Swima bombiviridis

Scientific classification
- Domain: Eukaryota
- Kingdom: Animalia
- Phylum: Annelida
- Clade: Pleistoannelida
- Clade: Sedentaria
- Order: Terebellida
- Family: Acrocirridae
- Genus: Swima
- Species: S. bombiviridis
- Binomial name: Swima bombiviridis Osborn, Haddock, Pleijel, Madin & Rouse, 2009

= Swima bombiviridis =

- Authority: Osborn, Haddock, Pleijel, Madin & Rouse, 2009

Species of annelid

Swima bombiviridis is a worm species that lives in the deep ocean. It is also known as the green bomber worm or bombardier worm. This deep ocean pelagic (free-swimming) annelid has modified bioluminescent gills that can be cast off from an individual. These discarded gills somewhat resemble green "bombs" that remain illuminated for several seconds after they have been discarded. It is thought that this is a defensive mechanism rather than reproductive, as it is seen in both mature and juvenile individuals. This species was the first of its genus, Swima, to be discovered, and was the only one with a formal scientific name as of 2010. The genus name, Swima, is derived from the Latin, referring to the animal's ability to swim. The species name, bombiviridis, is derived from the Latin prefix bombus, meaning humming or buzzing (from which the English word bomb is derived), and the suffix viridis, which is Latin for the color green. Swima bombiviridis therefore translates to "swimming green bomber".

== Description ==
S. bombiviridis belongs to a clade that is morphologically distinct from other swimming acrocirrids by their transparent bodies, and single medial subulate branchiae. Acrocirridae is closely related to the Flabelligeridae. While species of Swima live in the ocean sediment, others remain suspended up to 444 meters above the sea floor. S. bombiviridis is further characterized by a gelatinous sheath and elliptical branchiae that it uses to drop 1mm long bioluminescent ‘bombs’ that luminesce for several seconds. They can grow over 30mm in length and 5 mm in width, making them relatively large in comparison to other acrocirrids. Acrocirridae contains 8 genera of tiny, benthic, sessile worms in addition to these pelagic forms.
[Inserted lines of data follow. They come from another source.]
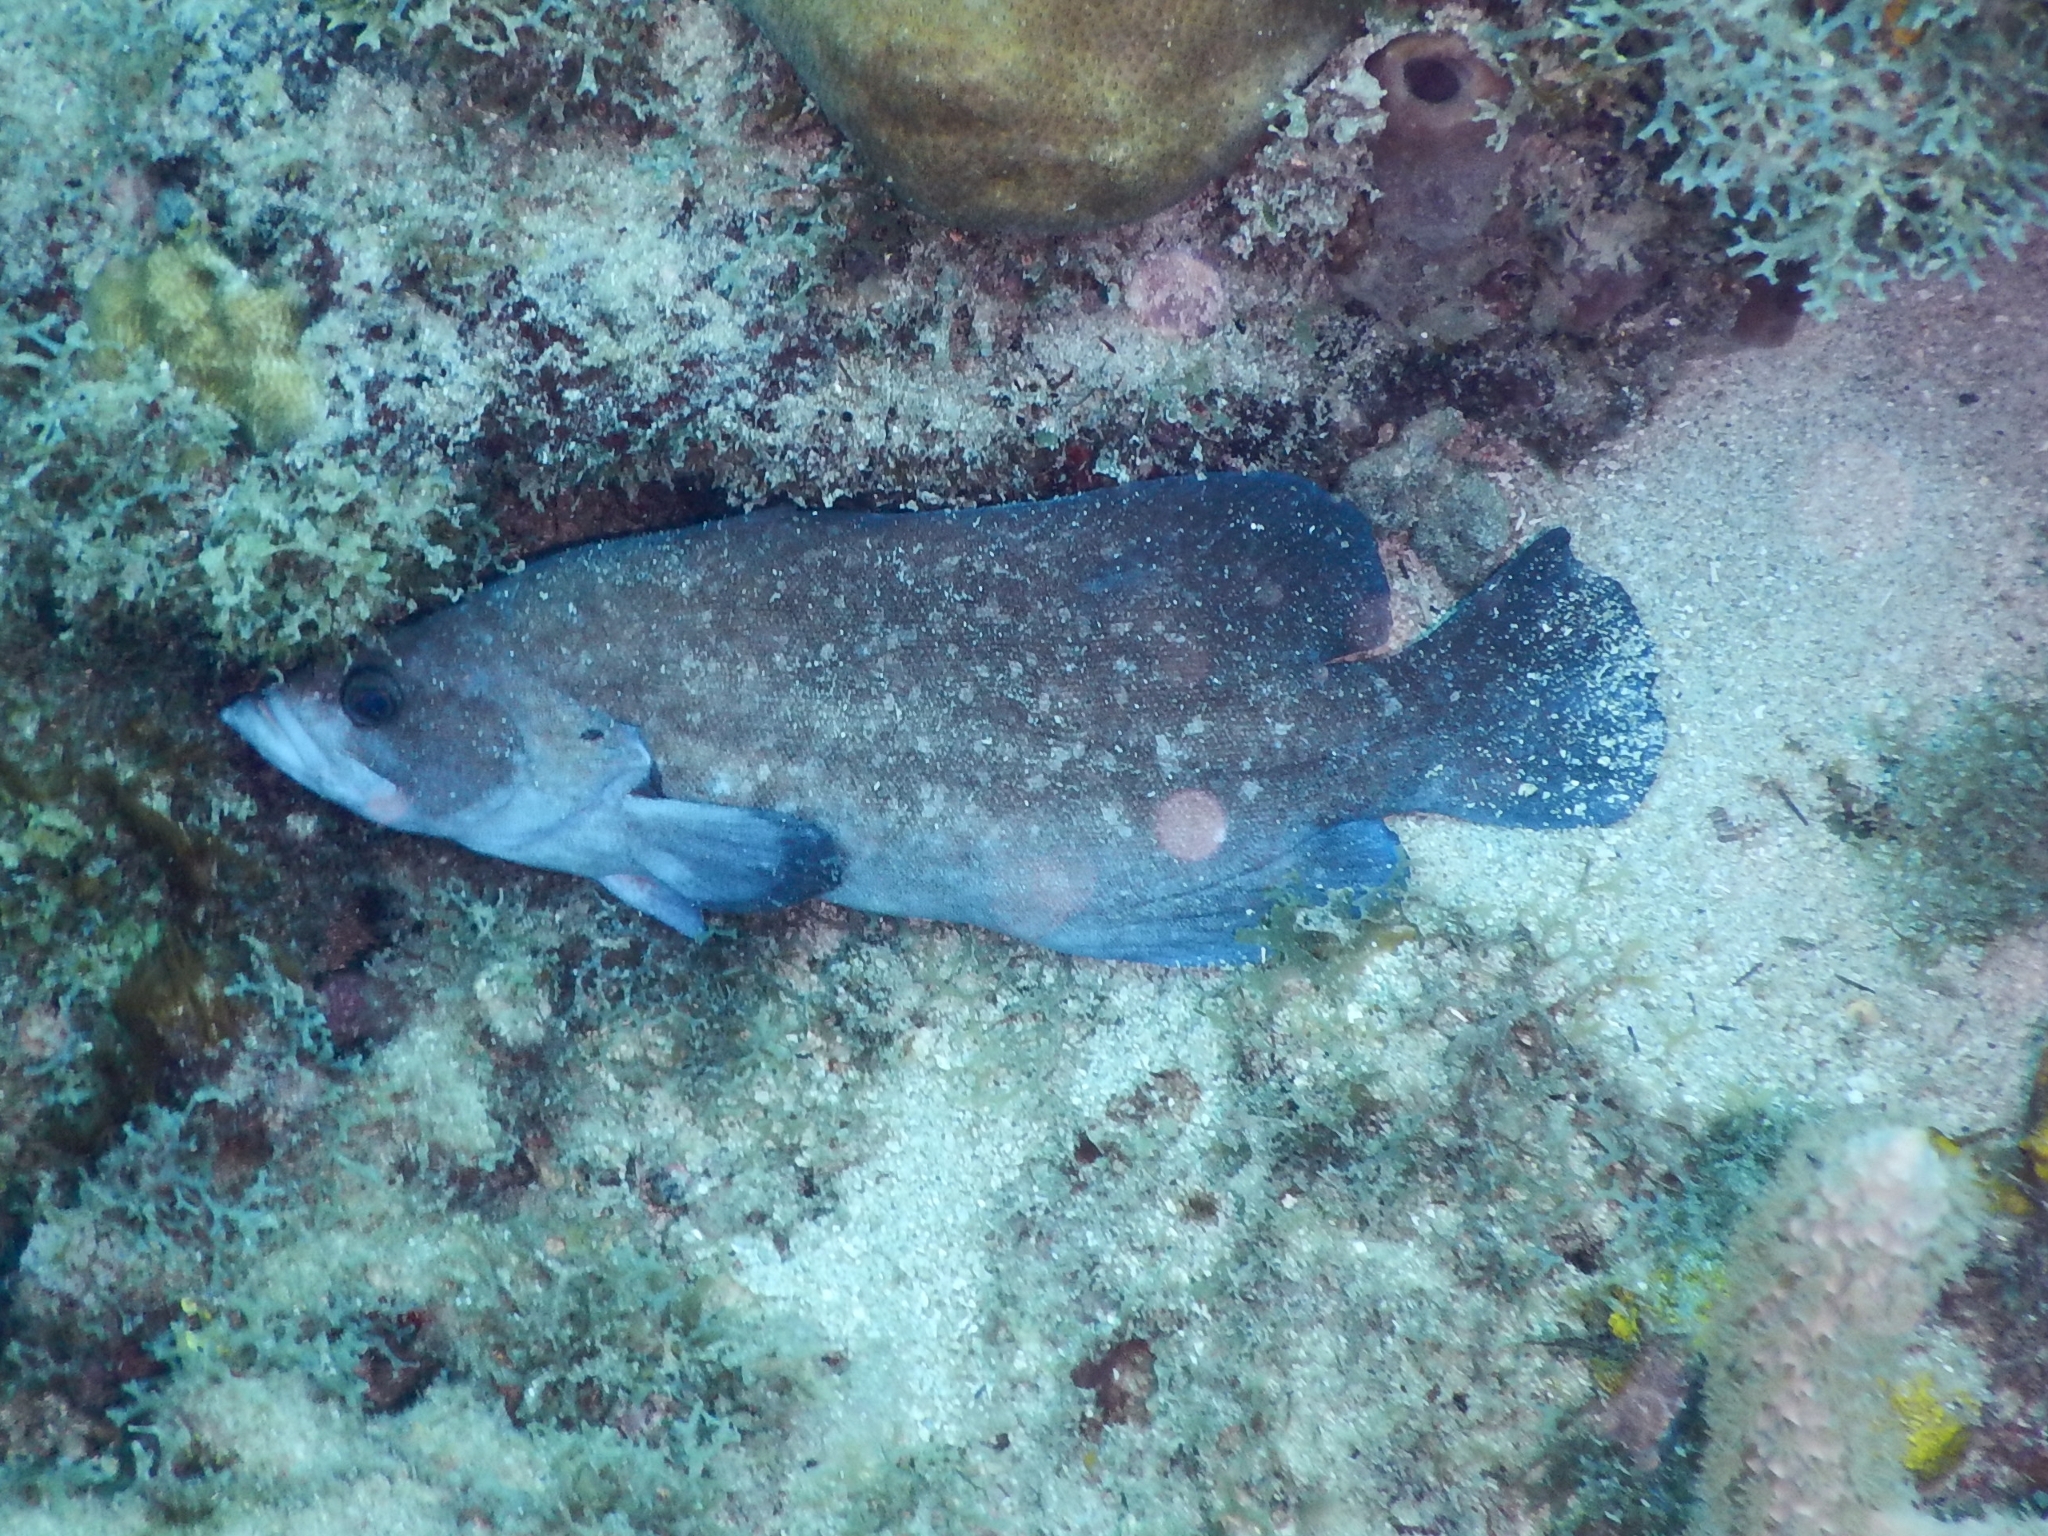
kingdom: Animalia
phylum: Chordata
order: Perciformes
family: Serranidae
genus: Rypticus
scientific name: Rypticus saponaceus
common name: Soapfish
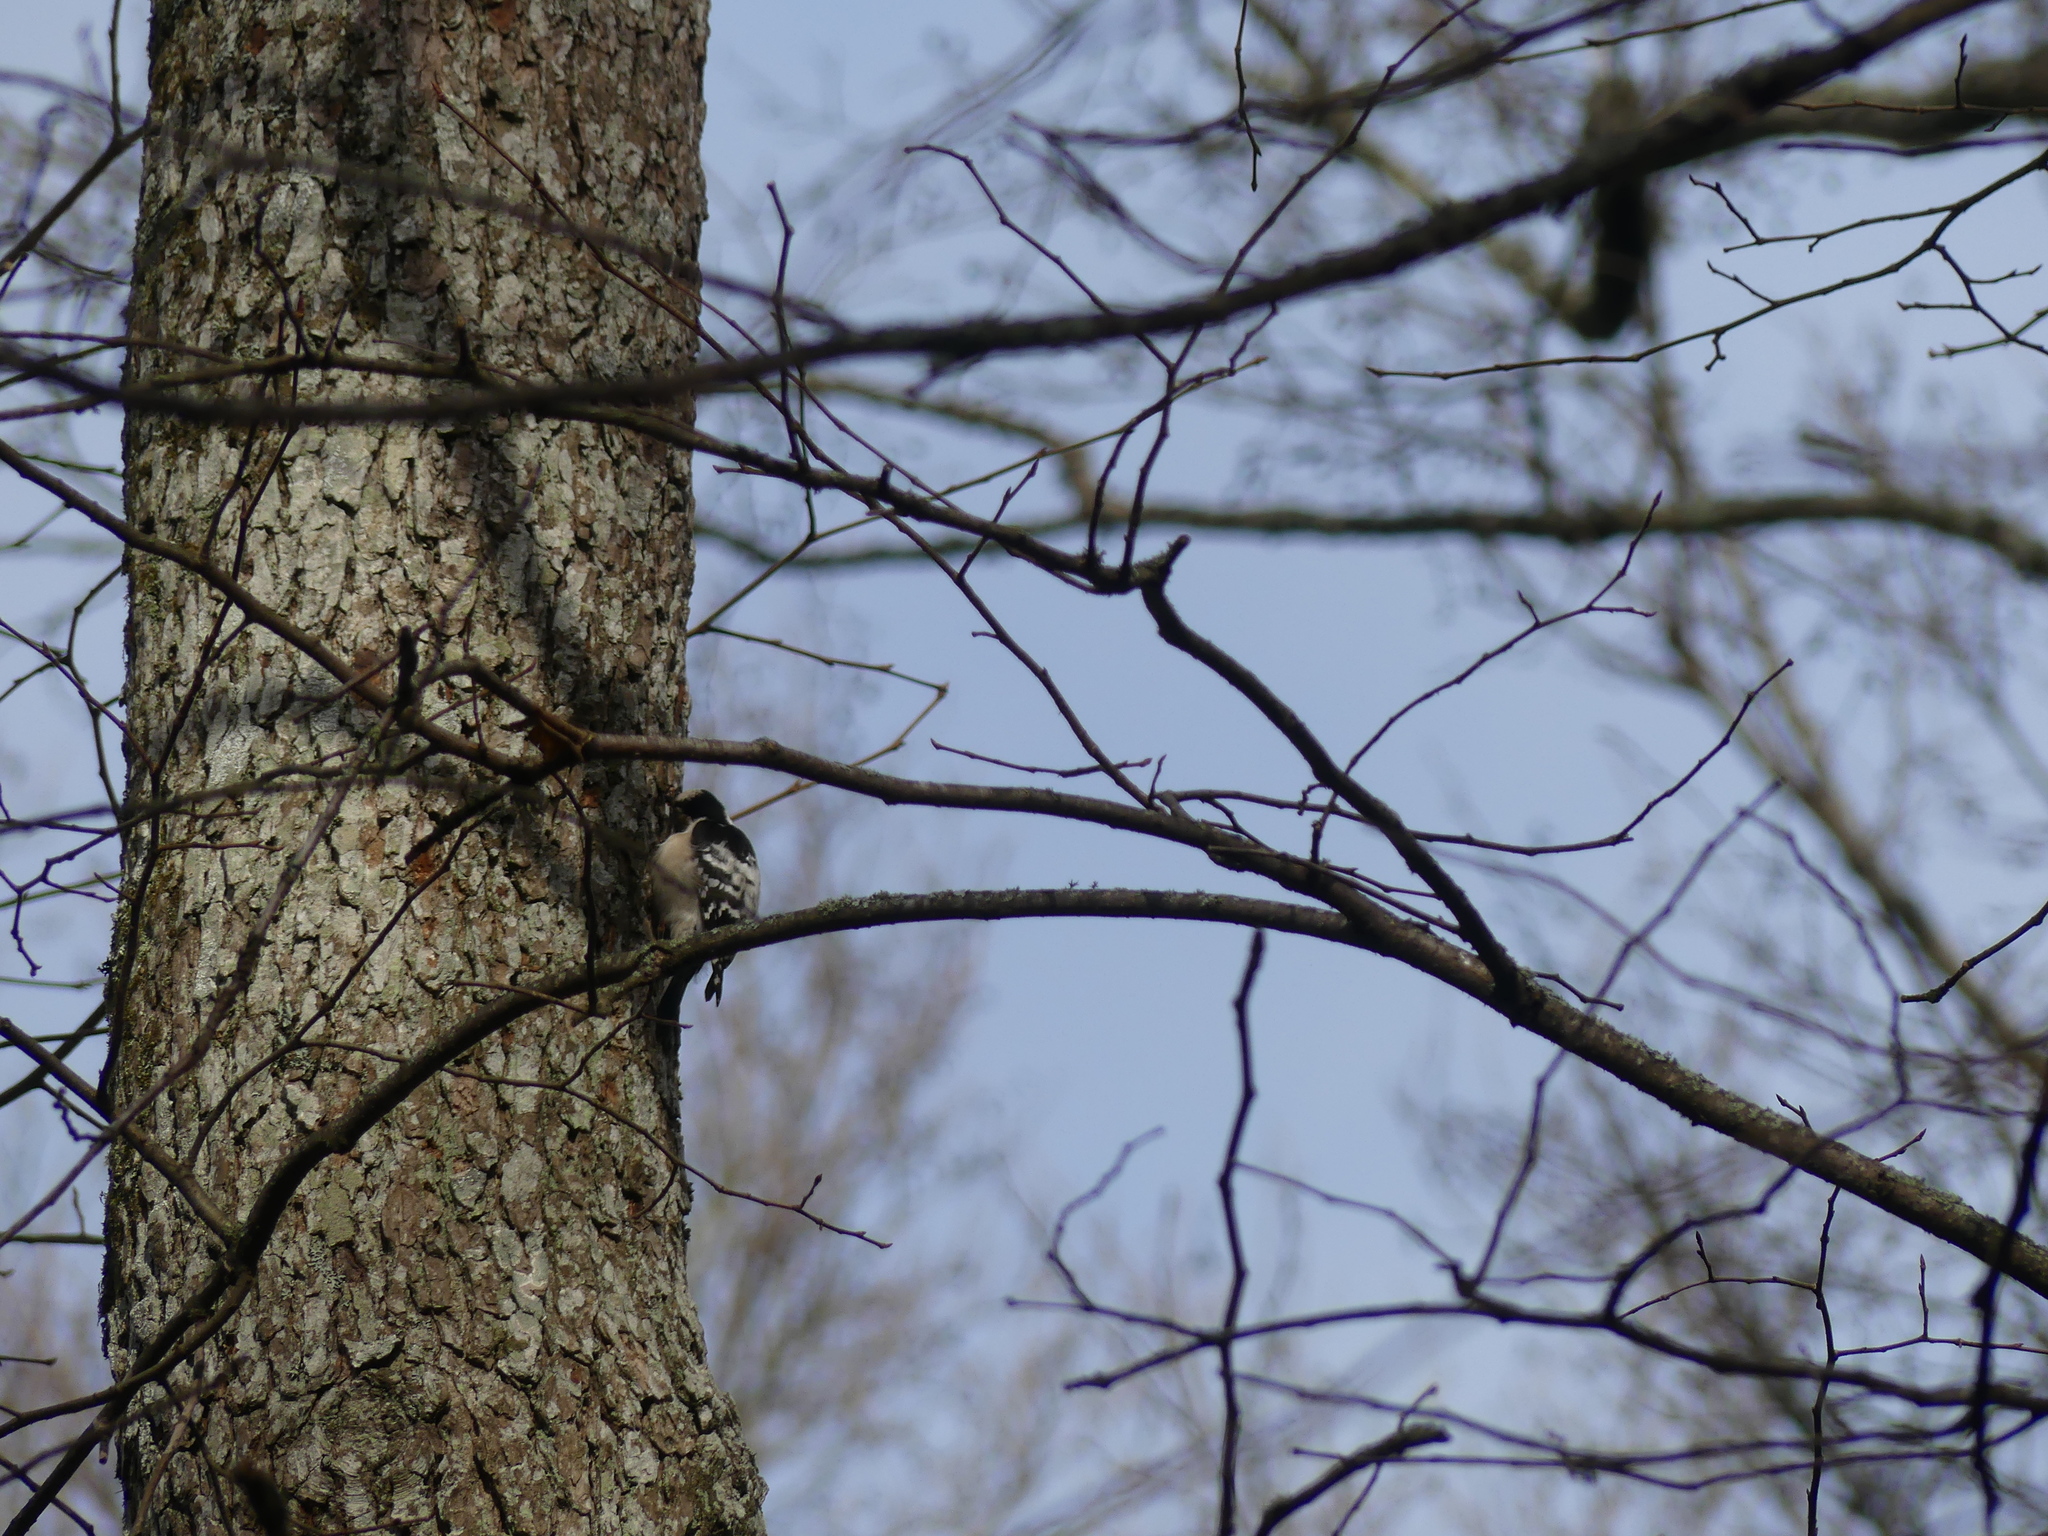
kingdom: Animalia
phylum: Chordata
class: Aves
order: Piciformes
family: Picidae
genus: Dryobates
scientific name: Dryobates minor
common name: Lesser spotted woodpecker
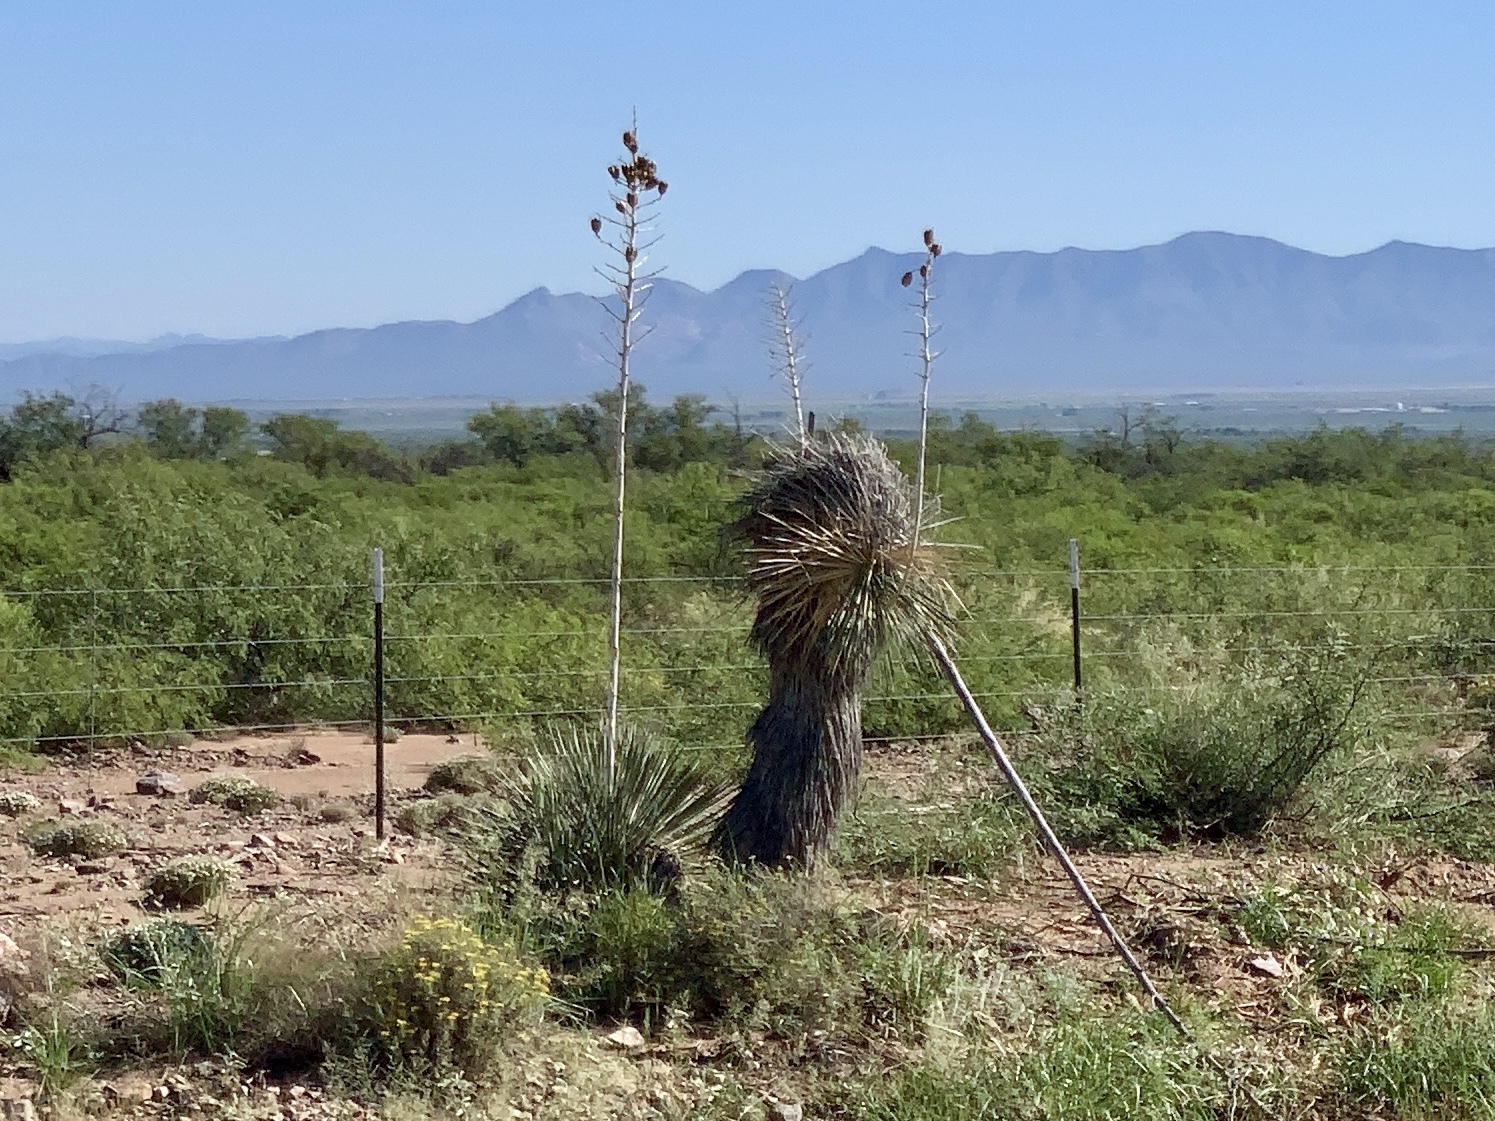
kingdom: Plantae
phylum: Tracheophyta
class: Liliopsida
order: Asparagales
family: Asparagaceae
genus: Yucca
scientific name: Yucca elata
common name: Palmella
=== Distribution and habitat ===
S. bombiviridis resides at depths up to 3600 meters and was first recorded off the coast of Monterey Bay, California. Since then, they have only been found between 1–450 meters above the sea floor. They are holopelagic, which means they remain pelagic throughout their entire life cycle, existing exclusively in the water column.

The worms are not uncommon; they travel in groups by the hundreds, however, the remoteness of their habitat renders them incredibly challenging to investigate. Greg Rouse notes that each of the seven species in its clade exhibits various intricate head appendages. These appendages contain “bombs”, spheres that burst into light when released. The bombs evolved from gills, since they are in the same location as the gills, which can fall off easily. It remains unclear why this adaptation may have occurred. The implications of this evolutionary benefit may provide insight about how the environment of the S. bombiviridis, shapes the nature of its anatomical features.

=== Morphology ===
S. bombiviridis are mobile deep sea acrocirrid worms that have 30 bristles made of chitin, or chaetae on each parapodium. They use these bristles to propel through the water by lateral undulation in combination with a power stroke and a recovery stroke.

S. bombiviridis only releases a few bioluminescent bombs at once upon mechanical stimulation along its length. Microscopy of the ‘bombs’ reveals that they contain hemolymph filled sacs separated by central chambers. These most likely evolved from homologous branchiae. Although it has not been confirmed, S. bombiviridis likely employs this ability as a mechanism of distraction, parallel to squid that release bioluminescent liquid to escape their predators. This is to be expected based on the many polychaetes that use bioluminescence for evasion. Furthermore, the bombs are unlikely to be used for reproduction due to the nature of this release, and due to the fact that these appendages are observed in both juvenile and adult forms.

== Discovery ==
S bombiviridis was first discovered in 2009 by scientists at the Scripps Institution of Oceanography at UC San Diego, and was initially reported in Science along with seven other new species of worm, forming a new clade of marine worms within Acrocirridae.